— SET PROBLEM —
Please convert the lines of the items into a numbered list, leaving out any blank lines: begin at the line that contains "kingdom: Plantae" and stop after the line that contains "elevation (m): 3962".

— RECORDS SUPPLIED —
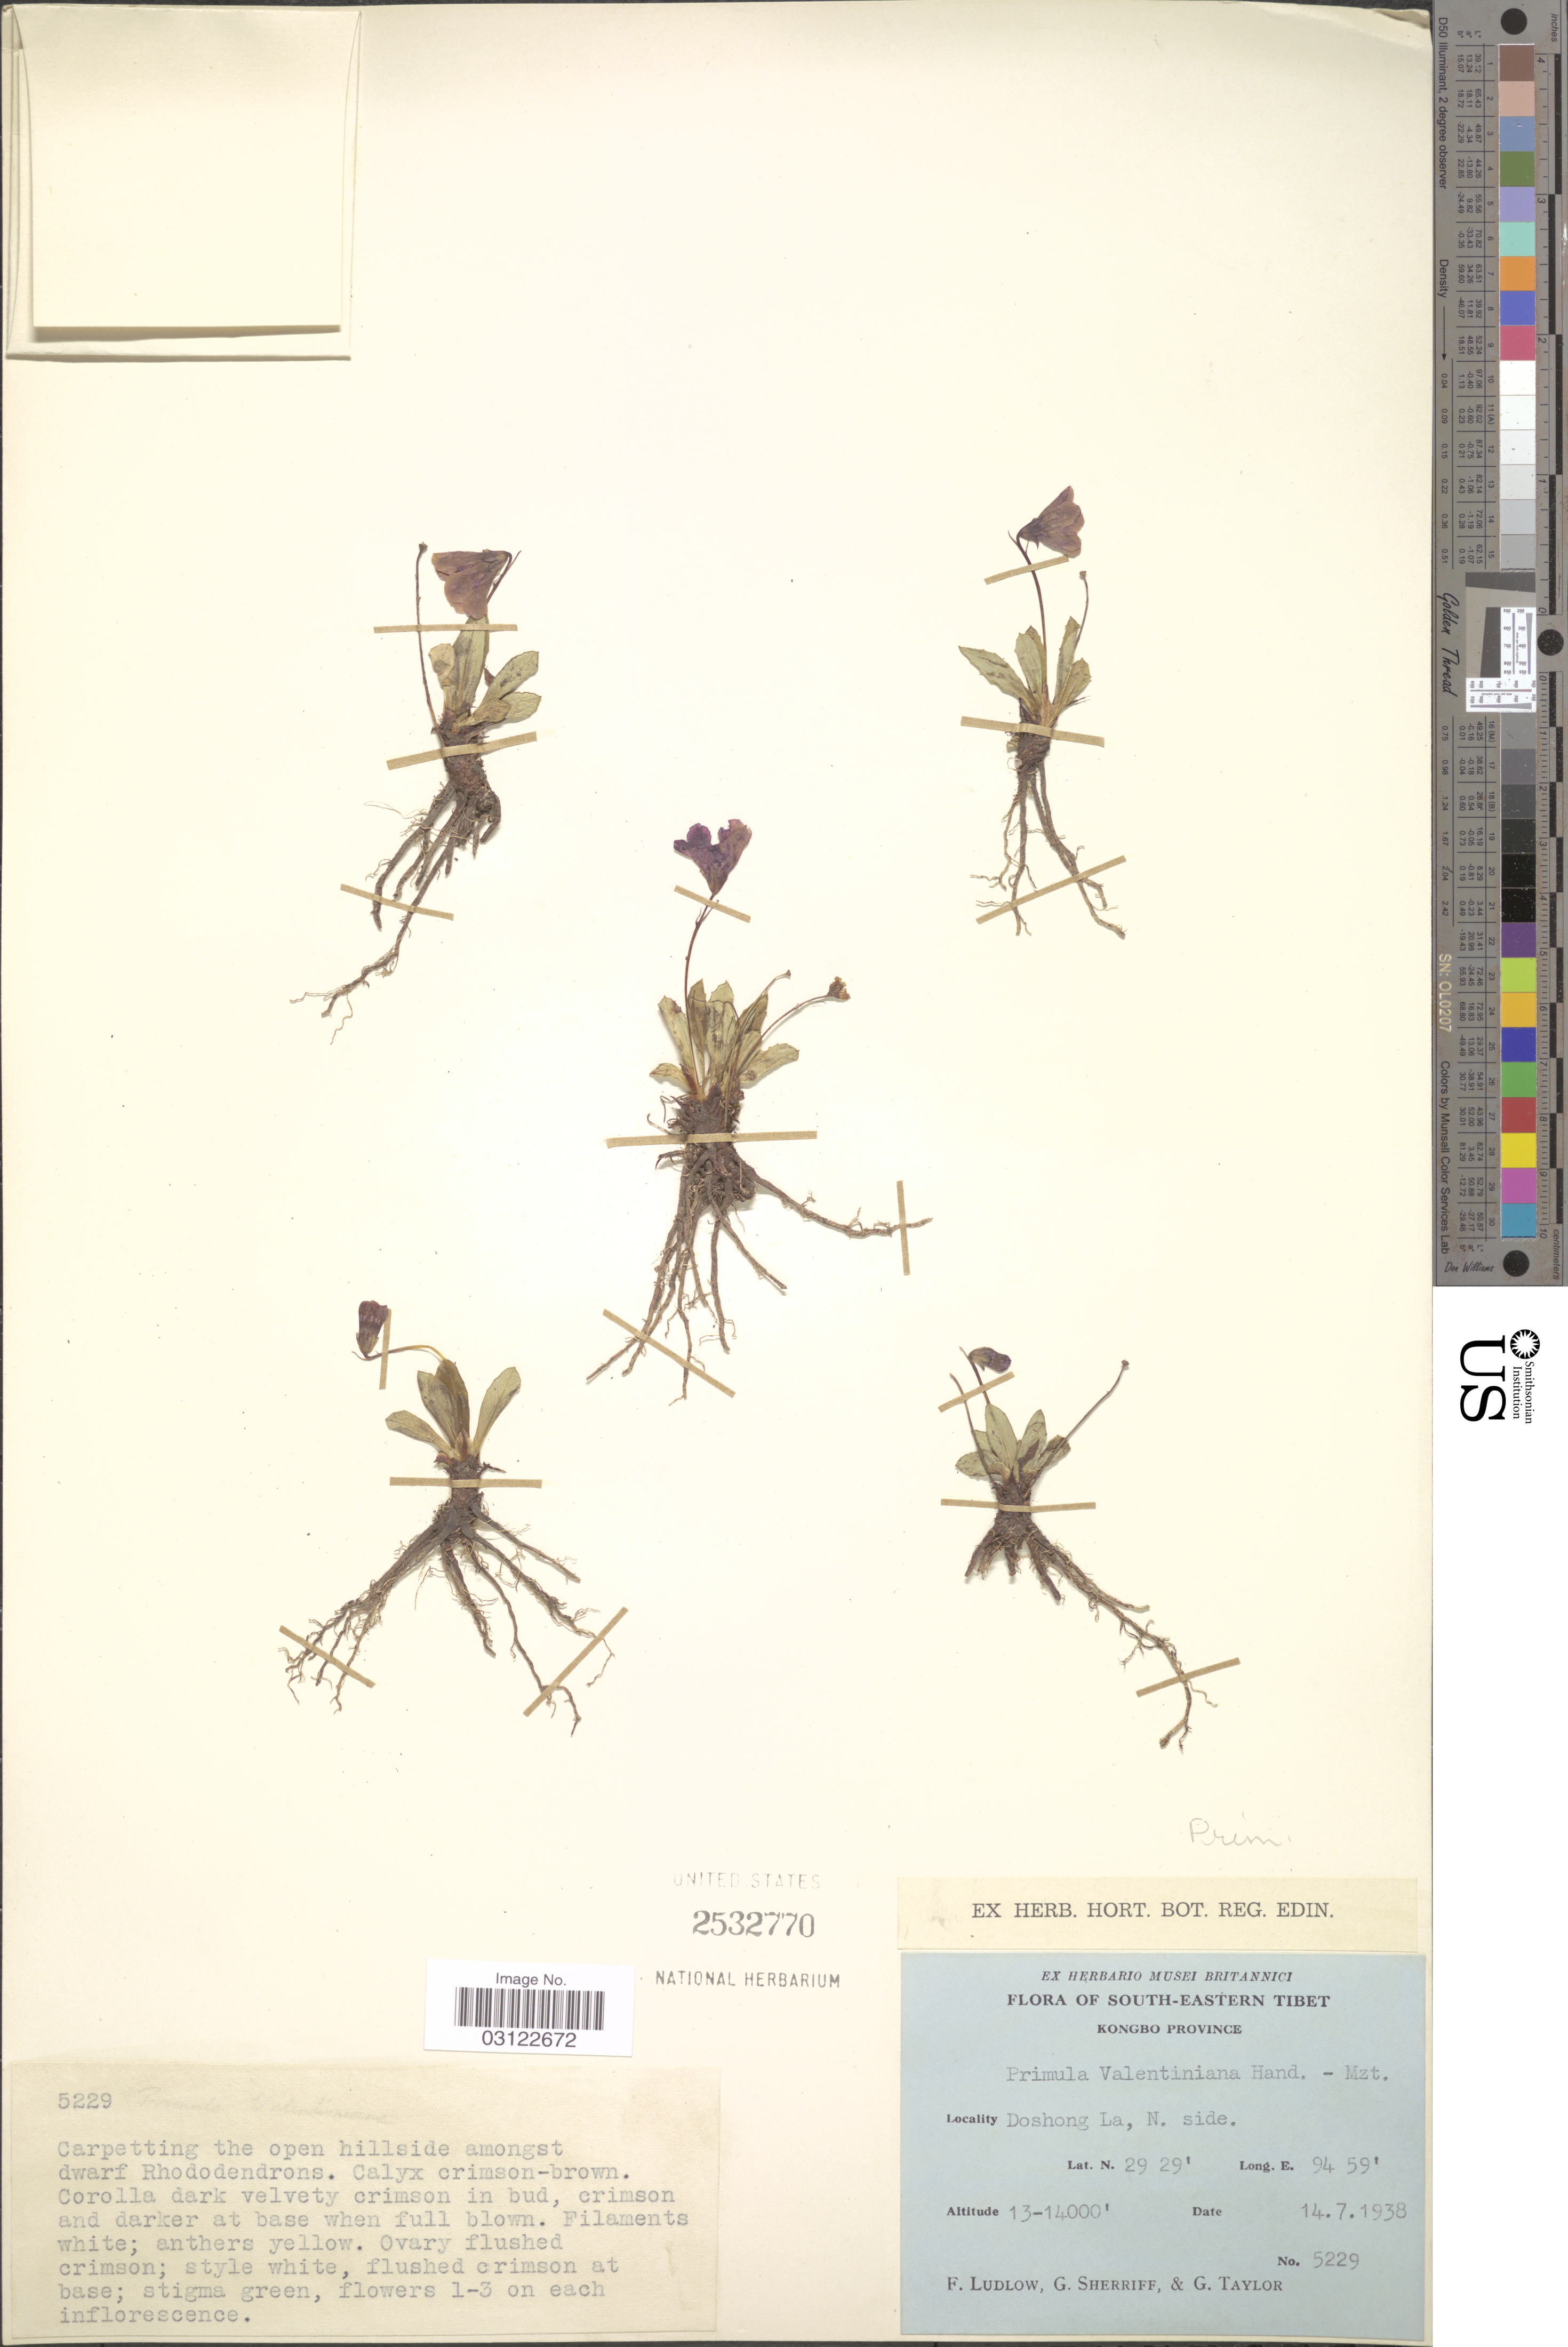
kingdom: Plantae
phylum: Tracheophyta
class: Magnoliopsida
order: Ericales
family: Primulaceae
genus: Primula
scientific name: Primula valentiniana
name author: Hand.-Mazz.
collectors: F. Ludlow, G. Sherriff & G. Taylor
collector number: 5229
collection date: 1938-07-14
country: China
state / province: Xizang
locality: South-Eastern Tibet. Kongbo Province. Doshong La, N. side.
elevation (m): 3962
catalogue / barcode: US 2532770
* * *
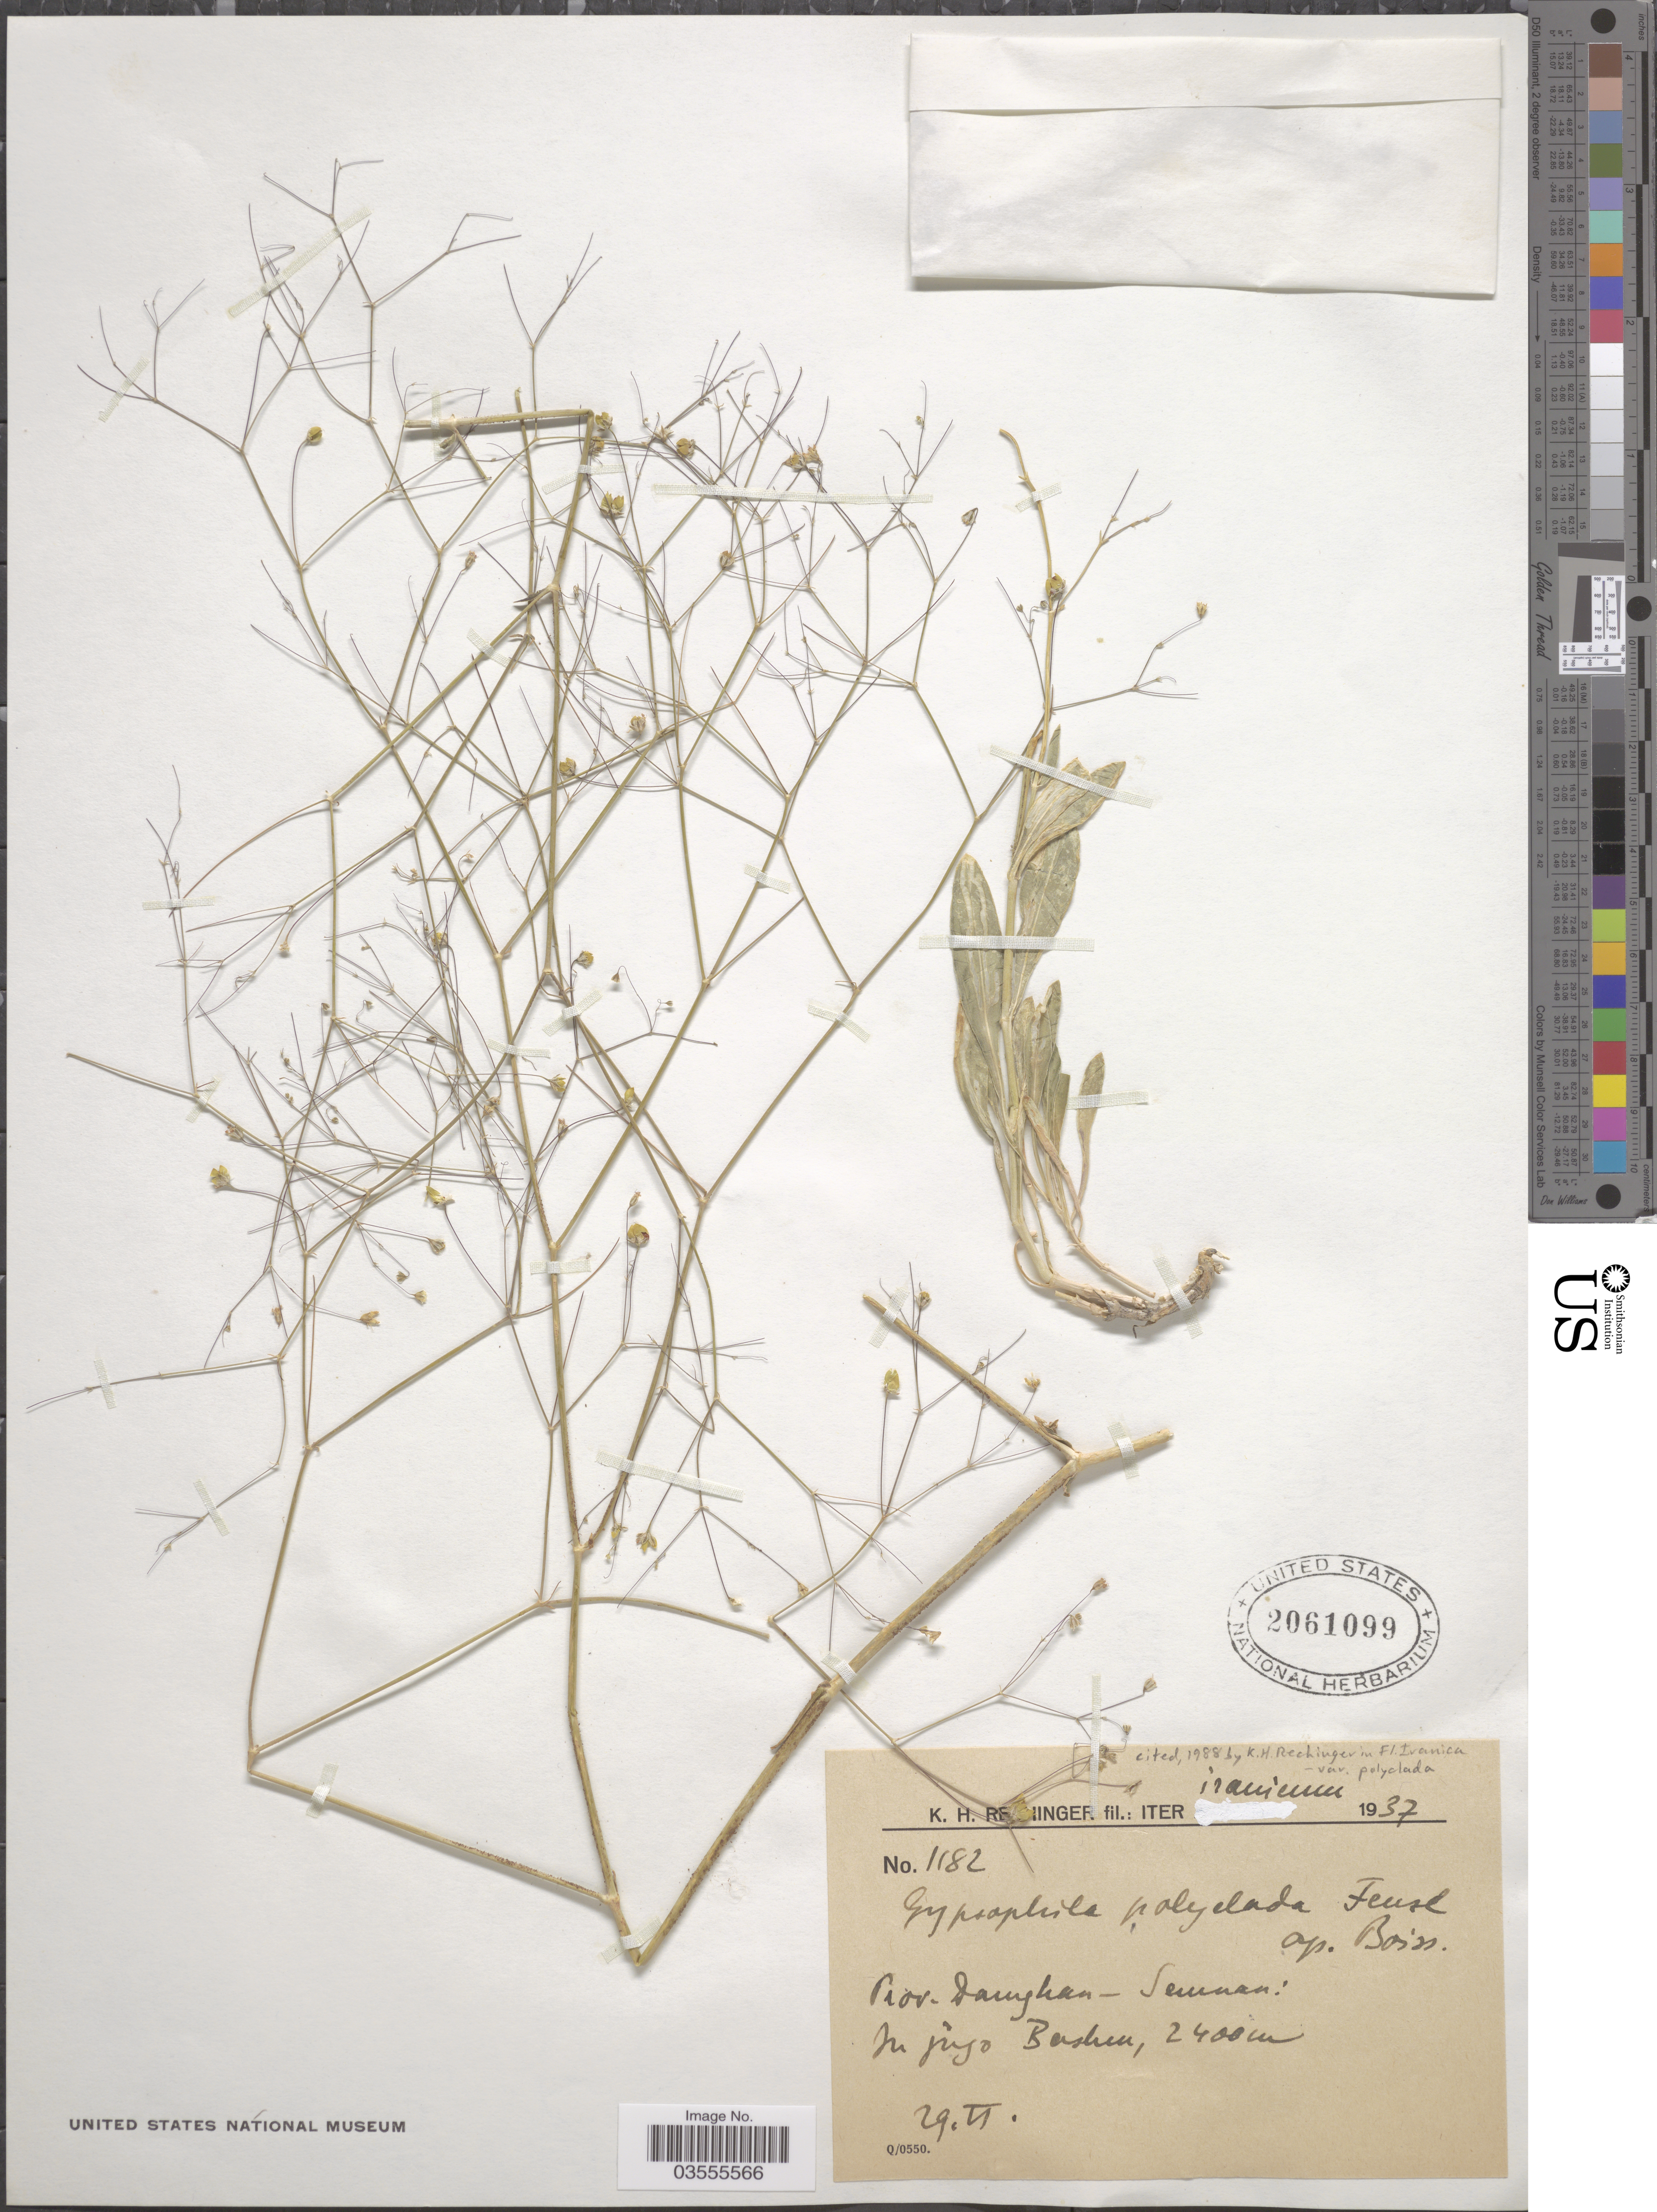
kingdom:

— REPLY TO THE TASK —
1. kingdom: Plantae
2. phylum: Tracheophyta
3. class: Magnoliopsida
4. order: Ericales
5. family: Primulaceae
6. genus: Primula
7. scientific name: Primula valentiniana
8. name author: Hand.-Mazz.
9. collectors: F. Ludlow, G. Sherriff & G. Taylor
10. collector number: 5229
11. collection date: 1938-07-14
12. country: China
13. state / province: Xizang
14. locality: South-Eastern Tibet. Kongbo Province. Doshong La, N. side.
15. elevation (m): 3962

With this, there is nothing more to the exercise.